### Selected passage

This notebook covers two fundamental algorithms to solve MDPs namely **Value Iteration** and **Policy Iteration**.

## Markov Decision Process - MDP

In MDP, there is an agent. The agent choose an action $a_{t}$ at time $t$ and as a consequance the enviorment changes.
Here The evniorment is world around the agent. After the action the enviorment state changes to $s_{t+1}$.
A reward might be emitted assciated with what just happened and then this process repeats. ![](nb_images/mdp.png)

So, there is a feedback cycle in that the next action you take, the next decision you make is in a situation that's the consiquence of what you did before.

### Work item A
In the passage on Markov decision processes, list every mathematical symbol that appears between dollar signs.
### Work item B
Answer these questions on the passage about Markov decision processes:
(i) Which two algorithms does the notebook cover?
(ii) What is the environment, according to the passage?
(iii) After the action, what does the environment state change to?
### Work item C
Translate this sentence from the passage on Markov decision processes into German: "In MDP, there is an agent."

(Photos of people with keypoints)

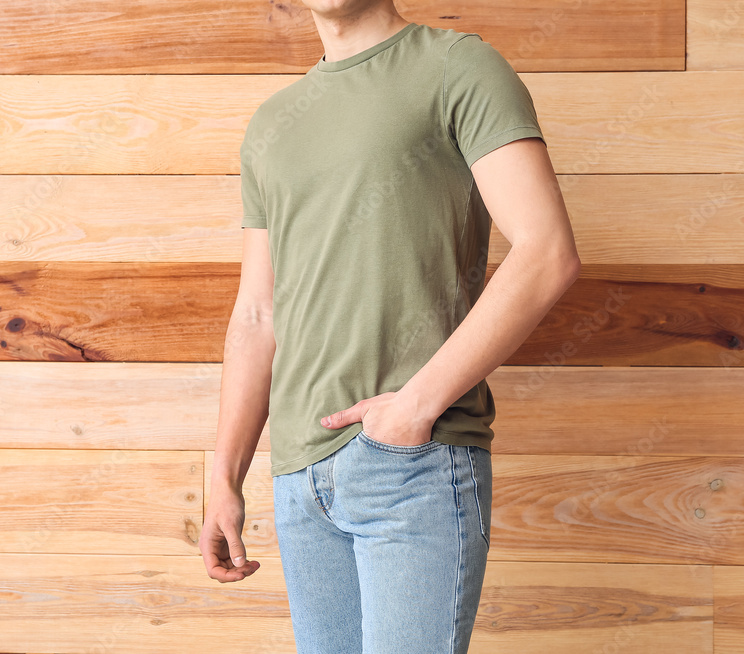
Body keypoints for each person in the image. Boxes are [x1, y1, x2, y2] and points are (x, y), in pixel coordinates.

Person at [200, 1, 581, 652]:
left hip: (411, 460)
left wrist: (414, 409)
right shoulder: (271, 126)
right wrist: (222, 475)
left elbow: (547, 252)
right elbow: (258, 312)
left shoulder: (459, 67)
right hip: (299, 478)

### Exercise solution A
$a_{t}$, $t$, $s_{t+1}$

### Exercise solution B
(i) Value Iteration and Policy Iteration
(ii) The world around the agent
(iii) $s_{t+1}$

### Exercise solution C
Im MDP gibt es einen Agenten.